Simone Parchment, the WFP deputy country director, said to end hunger in Nigeria by 2030, stakeholders must recognize the dynamism of the problem that is unique to the country’s challenges. Hence, the need to leverage the roundtable initiative in finding practical solutions to hunger in Nigeria.
According to Parchment, the roundtable provides opportunities for talented young people to bring their ideas together with established investors that will provide mentorship and guidance to investment. “…help us find real practical solutions to problems in Nigeria,” he stated.
According to him, between 30 – 90million (about 40%) of Nigeria’s population are at risk of hunger.

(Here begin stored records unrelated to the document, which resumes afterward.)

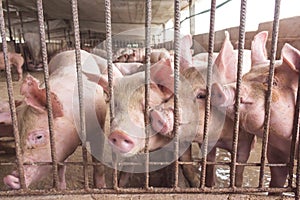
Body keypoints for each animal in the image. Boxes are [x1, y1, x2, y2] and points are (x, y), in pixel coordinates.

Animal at [3, 50, 107, 189]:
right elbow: (61, 166)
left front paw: (101, 187)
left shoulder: (98, 127)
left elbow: (98, 162)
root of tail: (71, 50)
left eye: (39, 136)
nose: (9, 178)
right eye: (18, 137)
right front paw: (61, 188)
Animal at [210, 31, 300, 189]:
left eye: (273, 83)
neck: (289, 144)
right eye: (244, 76)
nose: (217, 86)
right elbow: (277, 180)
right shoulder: (276, 151)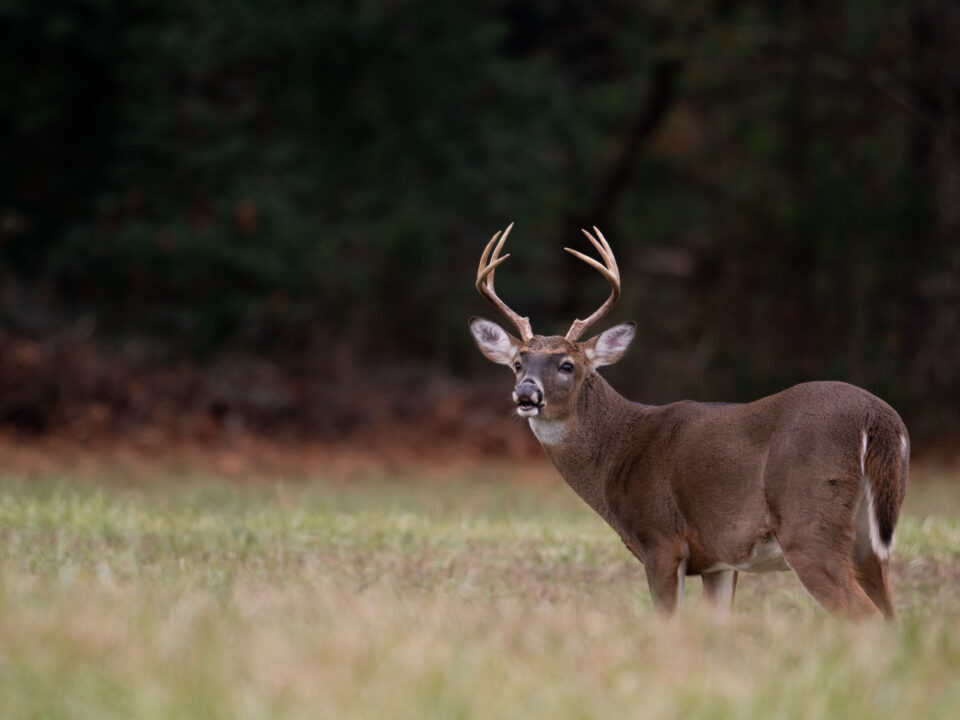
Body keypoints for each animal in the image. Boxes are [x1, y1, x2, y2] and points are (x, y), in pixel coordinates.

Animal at [469, 223, 909, 618]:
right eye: (518, 363)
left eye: (567, 365)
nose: (526, 393)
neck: (618, 454)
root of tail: (878, 416)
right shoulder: (719, 560)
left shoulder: (661, 539)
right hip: (868, 540)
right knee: (891, 616)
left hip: (809, 524)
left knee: (864, 616)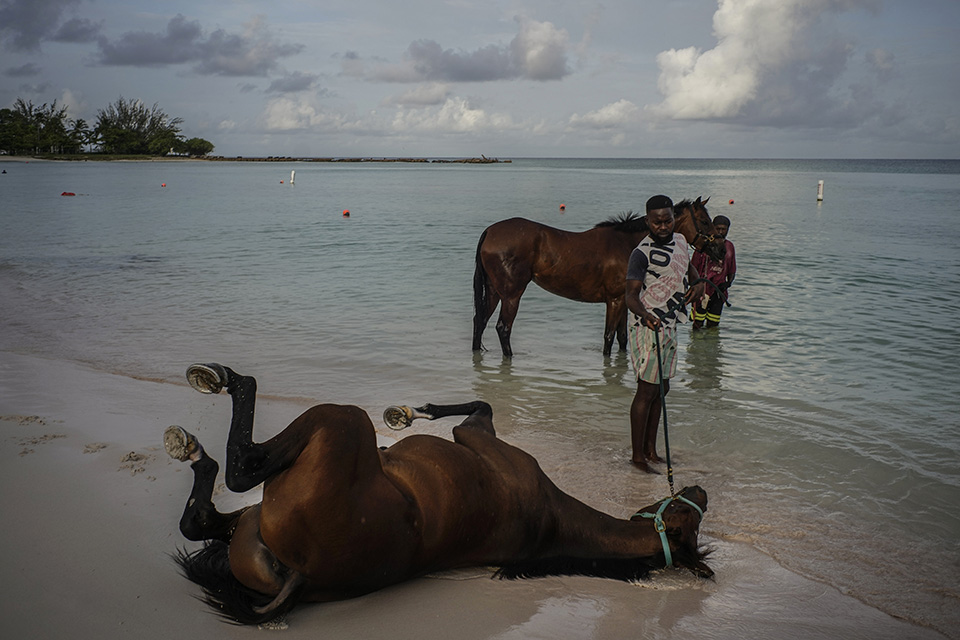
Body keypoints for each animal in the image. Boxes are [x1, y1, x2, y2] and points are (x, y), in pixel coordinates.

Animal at [169, 364, 712, 624]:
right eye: (692, 518)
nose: (701, 489)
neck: (553, 518)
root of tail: (300, 577)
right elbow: (479, 401)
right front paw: (408, 415)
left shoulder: (476, 437)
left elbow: (478, 406)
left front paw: (408, 414)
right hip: (248, 523)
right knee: (201, 520)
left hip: (339, 422)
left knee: (240, 468)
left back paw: (212, 402)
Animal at [472, 196, 720, 356]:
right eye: (705, 221)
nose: (720, 249)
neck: (628, 244)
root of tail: (490, 231)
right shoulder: (615, 300)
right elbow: (609, 338)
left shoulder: (623, 301)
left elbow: (621, 338)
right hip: (512, 295)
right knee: (503, 328)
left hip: (495, 291)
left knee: (480, 320)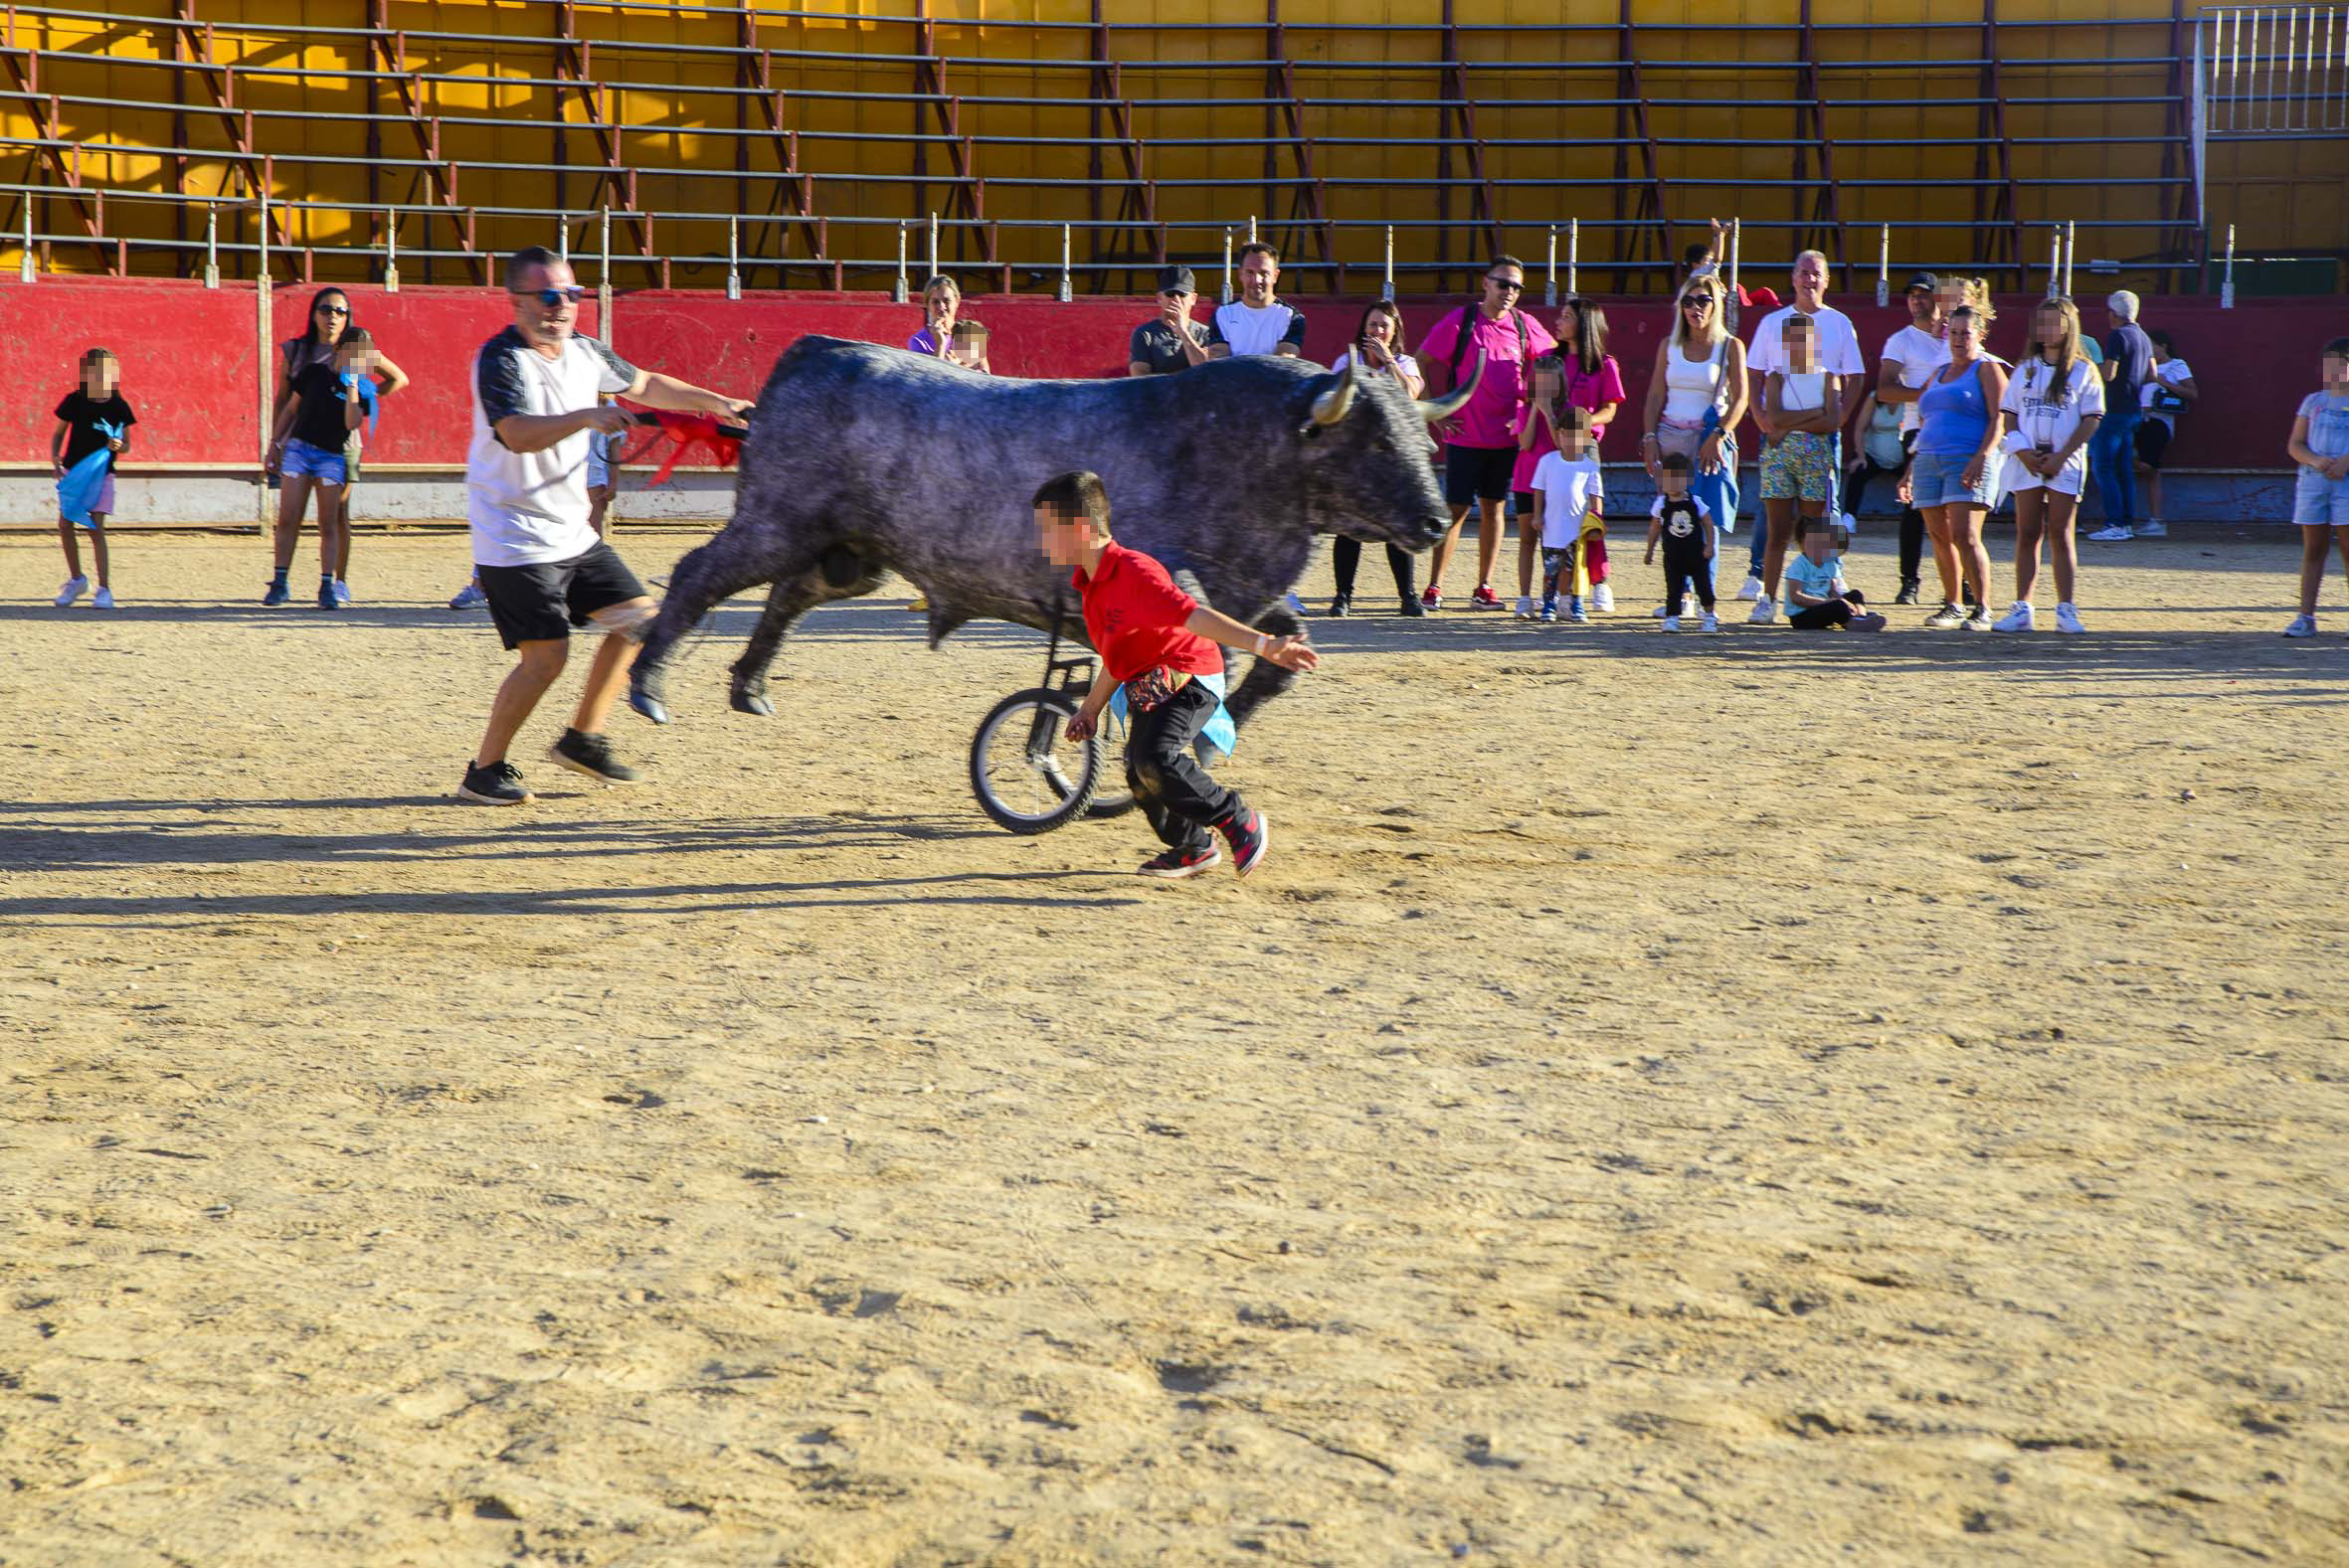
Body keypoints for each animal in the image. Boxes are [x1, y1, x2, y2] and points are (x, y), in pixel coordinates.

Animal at [625, 337, 1465, 727]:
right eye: (1376, 441)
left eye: (1417, 435)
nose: (1433, 520)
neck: (1256, 446)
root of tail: (810, 353)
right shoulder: (1183, 586)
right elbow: (1212, 662)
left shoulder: (1247, 593)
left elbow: (1280, 652)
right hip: (776, 519)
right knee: (700, 574)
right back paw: (649, 687)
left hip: (849, 553)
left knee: (789, 594)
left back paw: (751, 686)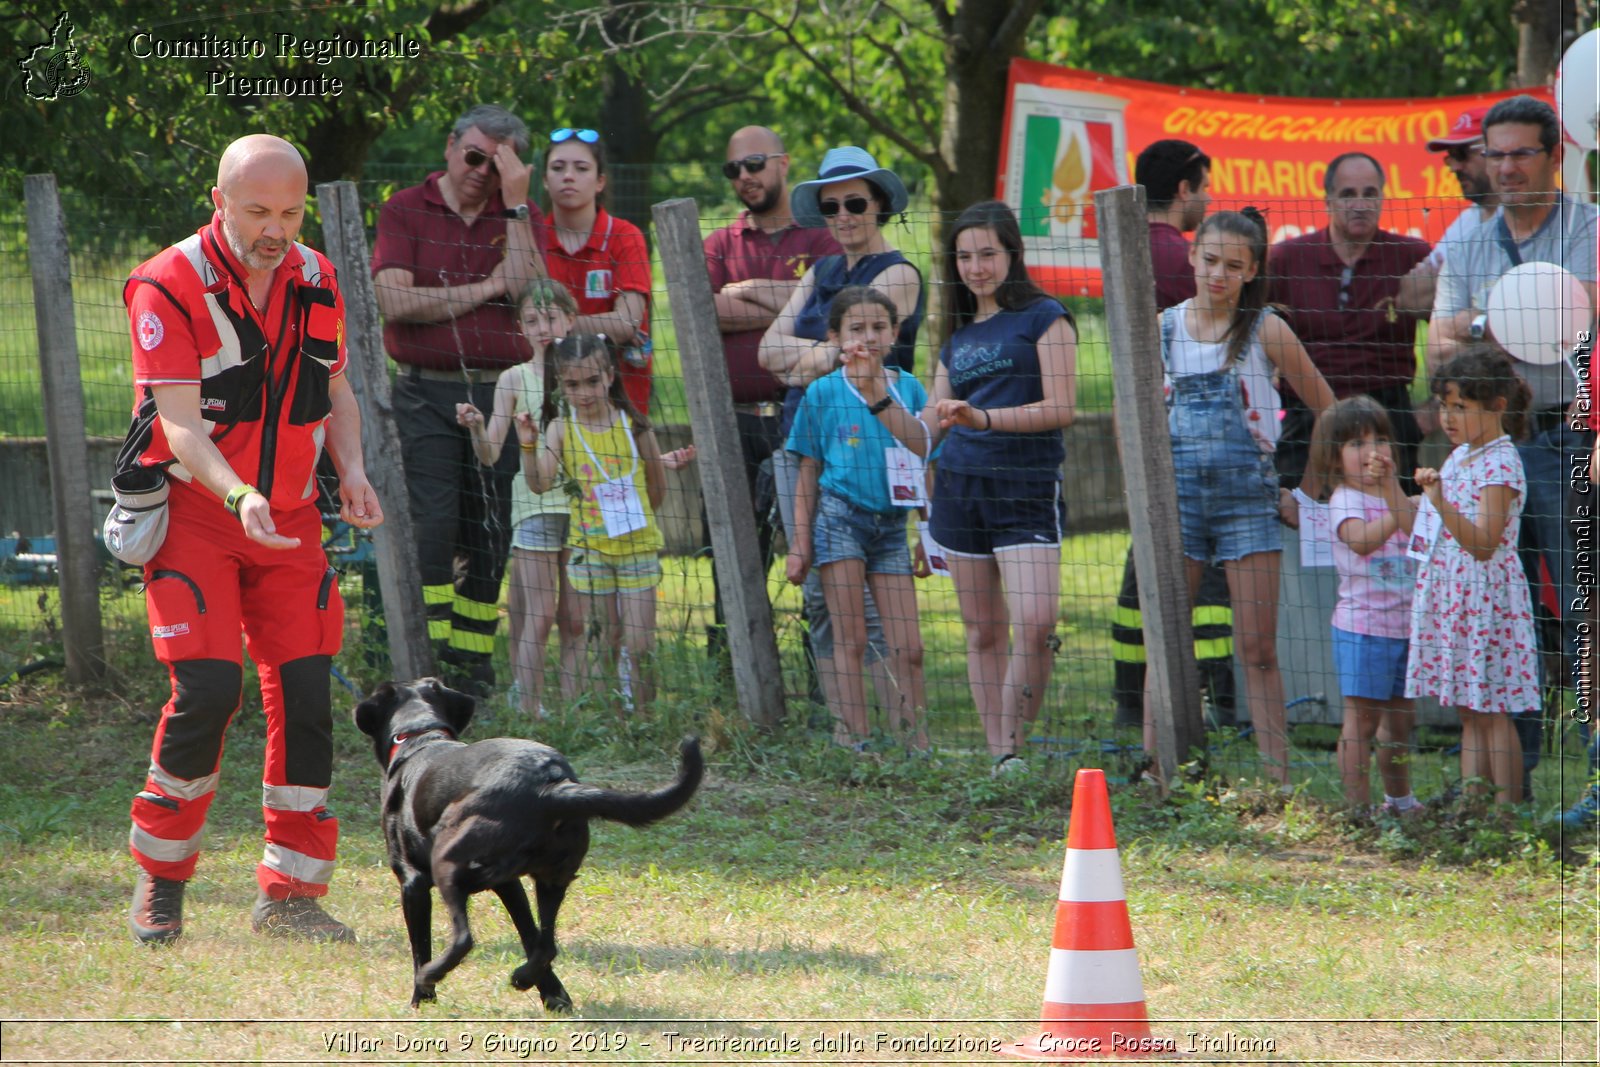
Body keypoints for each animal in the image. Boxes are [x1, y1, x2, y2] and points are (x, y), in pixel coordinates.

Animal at [353, 684, 704, 1011]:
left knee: (464, 938)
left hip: (446, 861)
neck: (420, 736)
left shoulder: (412, 882)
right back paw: (524, 978)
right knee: (546, 944)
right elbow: (529, 934)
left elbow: (420, 945)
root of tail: (550, 788)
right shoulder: (510, 884)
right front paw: (553, 994)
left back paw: (431, 975)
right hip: (552, 878)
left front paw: (421, 998)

“Any solution that will be sustainable has to be an economically viable solution,” said Bruno Growez, CEO, Promasidor. According to him, the investor companies are interested in scalable ideas and solutions that will result in very impactful multiplications for smallholders’ farmers across the country.
Mayank Kabra, the head of treasury at Tolaram Group said, the investors’ interest is geared towards creating successful businesses that will in turn help bring an end to hunger in Nigeria.
“This challenge will act as a bridge connecting private sector investors with start-ups, stimulating innovative solutions geared towards more affordable and accessible food in Nigeria”, says MD Ramesh, Group CEO, Agribusiness, TGI Group.
Since the start of the COVID-19 pandemic last year, food prices have increased more than 22 percent. Inflation, combined with job losses due to the challenges caused by the pandemic and persistent income inequality, continue to aggravate food insecurity and malnutrition in Nigeria.